Comment by dataflow

4 years ago

The insiders are the maintainers. The outsiders are everyone else. If this is an arbitrary definition to you I... don't know what to tell you.

There's absolutely no reason everyone's threat model has to equate insiders with outsiders. If a stranger on the street gives you candy, you'll probably check it twice or toss it away out of caution. If a friend or family member does the same thing, you'll probably trust them and eat it. Obviously at the end of the day, your concern is the same: you not getting poisoned. That doesn't mean you can (or should...) treat your loved ones like they're strangers. It's outright insane for most people to live in that manner.

Same thing applies to other things in life, including computers. Most people have some root of trust, and that usually includes their vendors. There's no reason they have to trust you and (say) Microsoft employees/Apple employees/Linux maintainers equally. Most people, in fact, should not do so. (And this should not be a controversial position...)

The candy comparison is wrong on two levels.

1) Unless you exclusively run software written by close friends both Linux and $ClosedOSCompany are equally "outsiders"

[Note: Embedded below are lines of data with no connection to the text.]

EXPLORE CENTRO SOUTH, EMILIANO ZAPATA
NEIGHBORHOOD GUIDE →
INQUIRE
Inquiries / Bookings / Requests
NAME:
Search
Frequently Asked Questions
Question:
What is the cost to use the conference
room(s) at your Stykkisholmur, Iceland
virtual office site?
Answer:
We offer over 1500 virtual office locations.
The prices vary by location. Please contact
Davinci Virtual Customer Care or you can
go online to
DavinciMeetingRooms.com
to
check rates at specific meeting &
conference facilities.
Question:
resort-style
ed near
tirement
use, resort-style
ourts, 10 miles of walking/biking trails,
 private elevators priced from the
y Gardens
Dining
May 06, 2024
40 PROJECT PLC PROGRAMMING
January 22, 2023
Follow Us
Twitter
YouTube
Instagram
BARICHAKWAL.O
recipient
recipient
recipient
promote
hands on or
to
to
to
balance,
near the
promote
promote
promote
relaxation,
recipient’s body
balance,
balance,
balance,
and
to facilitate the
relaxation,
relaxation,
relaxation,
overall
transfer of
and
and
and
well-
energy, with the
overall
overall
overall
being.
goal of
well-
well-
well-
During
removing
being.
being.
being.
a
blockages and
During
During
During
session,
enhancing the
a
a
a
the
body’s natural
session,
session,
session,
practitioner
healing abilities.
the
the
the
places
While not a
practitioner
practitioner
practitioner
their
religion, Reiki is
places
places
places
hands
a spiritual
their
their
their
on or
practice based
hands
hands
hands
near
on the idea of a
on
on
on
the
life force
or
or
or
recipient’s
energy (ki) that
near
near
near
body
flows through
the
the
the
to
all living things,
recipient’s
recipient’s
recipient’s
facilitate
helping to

2) I regularly trust strangers to make medicines I ingest any fly airplanes I'm on. I would not trust any person I know to fly the plane because they don't have the required training.

So, trust is not so simple, and that's why risk analysis takes time.

> There's no reason they have to trust you and (say) Microsoft employees/Apple employees/Linux maintainers equally

...and that's why plenty of critical system around the world, including weapons, run on Linux and BSD, especially around countries that don't have the best relations with US.